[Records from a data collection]
----
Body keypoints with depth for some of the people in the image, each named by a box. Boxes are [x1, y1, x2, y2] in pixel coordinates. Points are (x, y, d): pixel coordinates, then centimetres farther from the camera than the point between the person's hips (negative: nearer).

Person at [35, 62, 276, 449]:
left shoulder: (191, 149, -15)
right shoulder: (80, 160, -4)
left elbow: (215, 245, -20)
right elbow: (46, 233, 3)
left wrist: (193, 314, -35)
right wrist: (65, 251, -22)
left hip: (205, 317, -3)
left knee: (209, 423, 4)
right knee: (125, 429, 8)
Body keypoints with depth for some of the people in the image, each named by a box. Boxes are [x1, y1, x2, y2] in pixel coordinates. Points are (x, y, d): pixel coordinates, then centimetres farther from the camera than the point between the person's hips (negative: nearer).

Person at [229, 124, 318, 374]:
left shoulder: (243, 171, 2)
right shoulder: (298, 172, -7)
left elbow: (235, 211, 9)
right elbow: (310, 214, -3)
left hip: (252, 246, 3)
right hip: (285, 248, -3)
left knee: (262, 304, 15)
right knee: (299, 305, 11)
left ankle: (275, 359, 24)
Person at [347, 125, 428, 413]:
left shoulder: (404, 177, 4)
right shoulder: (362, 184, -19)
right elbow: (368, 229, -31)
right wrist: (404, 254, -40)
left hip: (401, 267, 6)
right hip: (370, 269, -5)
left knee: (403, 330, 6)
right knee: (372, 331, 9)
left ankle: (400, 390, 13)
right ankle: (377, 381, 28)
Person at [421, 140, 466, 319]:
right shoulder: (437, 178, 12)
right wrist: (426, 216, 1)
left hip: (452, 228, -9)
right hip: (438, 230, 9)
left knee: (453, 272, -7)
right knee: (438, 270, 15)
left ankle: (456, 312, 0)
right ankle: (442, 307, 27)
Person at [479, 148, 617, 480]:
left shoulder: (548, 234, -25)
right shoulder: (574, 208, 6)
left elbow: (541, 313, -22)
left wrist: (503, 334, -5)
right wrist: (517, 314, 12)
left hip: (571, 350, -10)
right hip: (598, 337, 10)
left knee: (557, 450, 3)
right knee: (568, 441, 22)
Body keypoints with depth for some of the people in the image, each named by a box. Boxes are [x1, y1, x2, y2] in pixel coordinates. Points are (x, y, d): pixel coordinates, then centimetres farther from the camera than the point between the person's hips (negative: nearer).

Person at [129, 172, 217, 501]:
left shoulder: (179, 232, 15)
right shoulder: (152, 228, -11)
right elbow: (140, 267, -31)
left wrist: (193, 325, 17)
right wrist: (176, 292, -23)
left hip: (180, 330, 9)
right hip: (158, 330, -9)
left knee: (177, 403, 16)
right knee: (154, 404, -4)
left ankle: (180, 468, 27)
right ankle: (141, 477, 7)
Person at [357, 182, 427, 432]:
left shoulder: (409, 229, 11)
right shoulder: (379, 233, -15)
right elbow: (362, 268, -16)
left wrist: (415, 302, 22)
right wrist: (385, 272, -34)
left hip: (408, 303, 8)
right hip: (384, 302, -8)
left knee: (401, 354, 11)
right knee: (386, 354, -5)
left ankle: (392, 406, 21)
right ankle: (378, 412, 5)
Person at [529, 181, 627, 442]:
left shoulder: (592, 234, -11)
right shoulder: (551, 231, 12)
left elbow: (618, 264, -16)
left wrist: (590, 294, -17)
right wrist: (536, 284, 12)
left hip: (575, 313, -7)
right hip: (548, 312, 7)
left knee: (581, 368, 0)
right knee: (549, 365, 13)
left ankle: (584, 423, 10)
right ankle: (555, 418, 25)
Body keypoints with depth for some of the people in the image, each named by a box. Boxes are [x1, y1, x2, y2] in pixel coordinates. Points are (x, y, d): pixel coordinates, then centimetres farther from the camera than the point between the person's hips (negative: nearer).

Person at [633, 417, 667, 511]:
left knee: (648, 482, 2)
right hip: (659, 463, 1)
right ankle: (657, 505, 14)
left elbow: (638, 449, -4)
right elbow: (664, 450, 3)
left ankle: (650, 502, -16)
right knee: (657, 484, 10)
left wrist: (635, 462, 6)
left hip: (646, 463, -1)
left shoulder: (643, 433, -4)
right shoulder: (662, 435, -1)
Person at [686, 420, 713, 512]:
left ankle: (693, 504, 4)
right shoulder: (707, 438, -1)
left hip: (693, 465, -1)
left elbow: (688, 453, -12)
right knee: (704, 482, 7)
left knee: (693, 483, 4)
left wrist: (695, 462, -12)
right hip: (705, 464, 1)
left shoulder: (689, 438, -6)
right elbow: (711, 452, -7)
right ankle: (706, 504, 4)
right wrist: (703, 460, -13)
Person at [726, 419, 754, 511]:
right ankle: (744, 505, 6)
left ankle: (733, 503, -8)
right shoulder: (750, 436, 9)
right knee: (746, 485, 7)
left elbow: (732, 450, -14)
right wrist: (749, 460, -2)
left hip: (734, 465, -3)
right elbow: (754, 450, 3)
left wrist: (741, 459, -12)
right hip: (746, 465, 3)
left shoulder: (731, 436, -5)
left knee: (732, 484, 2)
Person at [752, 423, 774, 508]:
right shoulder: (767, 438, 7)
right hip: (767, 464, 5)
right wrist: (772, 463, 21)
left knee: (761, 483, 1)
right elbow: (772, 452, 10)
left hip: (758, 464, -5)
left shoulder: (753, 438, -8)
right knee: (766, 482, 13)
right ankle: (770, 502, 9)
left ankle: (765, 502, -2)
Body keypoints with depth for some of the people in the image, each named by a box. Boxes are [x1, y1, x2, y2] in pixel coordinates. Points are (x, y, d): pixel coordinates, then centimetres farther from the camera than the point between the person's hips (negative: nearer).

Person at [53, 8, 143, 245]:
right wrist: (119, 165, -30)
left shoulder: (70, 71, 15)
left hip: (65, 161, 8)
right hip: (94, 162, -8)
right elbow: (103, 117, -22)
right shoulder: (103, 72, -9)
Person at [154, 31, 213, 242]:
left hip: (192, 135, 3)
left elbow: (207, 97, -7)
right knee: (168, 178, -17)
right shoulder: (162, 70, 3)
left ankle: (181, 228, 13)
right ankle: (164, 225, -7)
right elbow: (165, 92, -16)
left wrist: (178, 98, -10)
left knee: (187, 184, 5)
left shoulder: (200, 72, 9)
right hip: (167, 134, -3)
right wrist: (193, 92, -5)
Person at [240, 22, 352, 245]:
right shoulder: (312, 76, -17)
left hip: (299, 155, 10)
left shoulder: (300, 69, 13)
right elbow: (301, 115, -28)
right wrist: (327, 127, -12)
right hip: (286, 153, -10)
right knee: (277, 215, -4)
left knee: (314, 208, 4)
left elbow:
----
[Problem requirements]: Would you write out each entry precisely as it is given?

[Result below]:
Body keypoints with depth for some of the people in the image, each named by a box. Boxes are [x1, y1, x2, y2] in pixel coordinates. Points are (x, y, d): pixel coordinates, then centimetres farther from the camera than the point between the person's hips (negative: nearer).

Person at [35, 62, 276, 449]:
left shoulder: (191, 149, -15)
right shoulder: (80, 160, -4)
left elbow: (215, 245, -20)
right elbow: (46, 233, 3)
left wrist: (193, 314, -35)
right wrist: (65, 251, -22)
left hip: (205, 317, -3)
left knee: (209, 423, 4)
right knee: (125, 429, 8)
Body keypoints with depth for some of the people in the image, each named by a box. Boxes are [x1, y1, x2, y2] in pixel coordinates. Points are (x, y, d): pixel coordinates, then centimetres farther from the camera than the point between the person's hips (negative: nearer).

Person at [229, 124, 318, 374]:
left shoulder: (243, 171, 2)
right shoulder: (298, 172, -7)
left elbow: (235, 211, 9)
right elbow: (310, 214, -3)
left hip: (252, 246, 3)
right hip: (285, 248, -3)
left knee: (262, 304, 15)
right knee: (299, 305, 11)
left ankle: (275, 359, 24)
Person at [347, 125, 428, 413]:
left shoulder: (404, 177, 4)
right shoulder: (362, 184, -19)
right elbow: (368, 229, -31)
right wrist: (404, 254, -40)
left hip: (401, 267, 6)
right hip: (370, 269, -5)
left knee: (403, 330, 6)
right knee: (372, 331, 9)
left ankle: (400, 390, 13)
right ankle: (377, 381, 28)
Person at [421, 140, 466, 319]:
right shoulder: (437, 178, 12)
right wrist: (426, 216, 1)
left hip: (452, 228, -9)
right hip: (438, 230, 9)
left knee: (453, 272, -7)
right knee: (438, 270, 15)
left ankle: (456, 312, 0)
right ankle: (442, 307, 27)
Person at [479, 148, 617, 480]:
left shoulder: (548, 234, -25)
right shoulder: (574, 208, 6)
left elbow: (541, 313, -22)
left wrist: (503, 334, -5)
right wrist: (517, 314, 12)
left hip: (571, 350, -10)
right hip: (598, 337, 10)
left knee: (557, 450, 3)
right knee: (568, 441, 22)
Body keypoints with depth for some of the people in the image, each named by a box. Boxes are [x1, y1, x2, y2] in pixel coordinates. Points are (x, y, d): pixel coordinates, then centimetres farther from the camera than the point between the person's hips (negative: nearer).

Person at [129, 172, 217, 501]:
left shoulder: (179, 232, 15)
right shoulder: (152, 228, -11)
right elbow: (140, 267, -31)
left wrist: (193, 325, 17)
right wrist: (176, 292, -23)
left hip: (180, 330, 9)
right hip: (158, 330, -9)
left knee: (177, 403, 16)
right knee: (154, 404, -4)
left ankle: (180, 468, 27)
right ankle: (141, 477, 7)
Person at [357, 182, 427, 432]:
left shoulder: (409, 229, 11)
right shoulder: (379, 233, -15)
right elbow: (362, 268, -16)
left wrist: (415, 302, 22)
right wrist: (385, 272, -34)
left hip: (408, 303, 8)
right hip: (384, 302, -8)
left knee: (401, 354, 11)
right knee: (386, 354, -5)
left ankle: (392, 406, 21)
right ankle: (378, 412, 5)
Person at [529, 181, 627, 442]:
left shoulder: (592, 234, -11)
right shoulder: (551, 231, 12)
left elbow: (618, 264, -16)
left wrist: (590, 294, -17)
right wrist: (536, 284, 12)
left hip: (575, 313, -7)
right hip: (548, 312, 7)
left knee: (581, 368, 0)
right knee: (549, 365, 13)
left ankle: (584, 423, 10)
right ankle: (555, 418, 25)
Body keypoints with depth for some of the people in the image, each named by a box. Boxes are [x1, y1, x2, y2] in pixel coordinates. Points are (x, y, d): pixel coordinates, then centimetres farther from the camera than the point between the person's hips (negative: nearer).

Person at [633, 417, 667, 511]:
left knee: (648, 482, 2)
right hip: (659, 463, 1)
right ankle: (657, 505, 14)
left elbow: (638, 449, -4)
right elbow: (664, 450, 3)
left ankle: (650, 502, -16)
right knee: (657, 484, 10)
left wrist: (635, 462, 6)
left hip: (646, 463, -1)
left shoulder: (643, 433, -4)
right shoulder: (662, 435, -1)
Person at [686, 420, 713, 512]:
left ankle: (693, 504, 4)
right shoulder: (707, 438, -1)
left hip: (693, 465, -1)
left elbow: (688, 453, -12)
right knee: (704, 482, 7)
left knee: (693, 483, 4)
left wrist: (695, 462, -12)
right hip: (705, 464, 1)
left shoulder: (689, 438, -6)
right elbow: (711, 452, -7)
right ankle: (706, 504, 4)
right wrist: (703, 460, -13)
Person at [726, 419, 754, 511]:
right ankle: (744, 505, 6)
left ankle: (733, 503, -8)
right shoulder: (750, 436, 9)
right knee: (746, 485, 7)
left elbow: (732, 450, -14)
right wrist: (749, 460, -2)
left hip: (734, 465, -3)
right elbow: (754, 450, 3)
left wrist: (741, 459, -12)
right hip: (746, 465, 3)
left shoulder: (731, 436, -5)
left knee: (732, 484, 2)
Person at [752, 423, 774, 508]:
right shoulder: (767, 438, 7)
right hip: (767, 464, 5)
right wrist: (772, 463, 21)
left knee: (761, 483, 1)
right elbow: (772, 452, 10)
left hip: (758, 464, -5)
left shoulder: (753, 438, -8)
right knee: (766, 482, 13)
right ankle: (770, 502, 9)
left ankle: (765, 502, -2)
Body keypoints with depth for some of the people in the image, each named by a box. Boxes are [x1, y1, x2, y2] in pixel coordinates. Points are (x, y, d): pixel coordinates, then centimetres farther from the camera than the point between the person's hips (negative: nearer).

Person at [53, 8, 143, 245]:
right wrist: (119, 165, -30)
left shoulder: (70, 71, 15)
left hip: (65, 161, 8)
right hip: (94, 162, -8)
right elbow: (103, 117, -22)
right shoulder: (103, 72, -9)
Person at [154, 31, 213, 242]:
left hip: (192, 135, 3)
left elbow: (207, 97, -7)
right knee: (168, 178, -17)
right shoulder: (162, 70, 3)
left ankle: (181, 228, 13)
right ankle: (164, 225, -7)
right elbow: (165, 92, -16)
left wrist: (178, 98, -10)
left knee: (187, 184, 5)
left shoulder: (200, 72, 9)
right hip: (167, 134, -3)
right wrist: (193, 92, -5)
Person at [240, 22, 352, 245]:
right shoulder: (312, 76, -17)
left hip: (299, 155, 10)
left shoulder: (300, 69, 13)
right elbow: (301, 115, -28)
right wrist: (327, 127, -12)
right hip: (286, 153, -10)
right knee: (277, 215, -4)
left knee: (314, 208, 4)
left elbow:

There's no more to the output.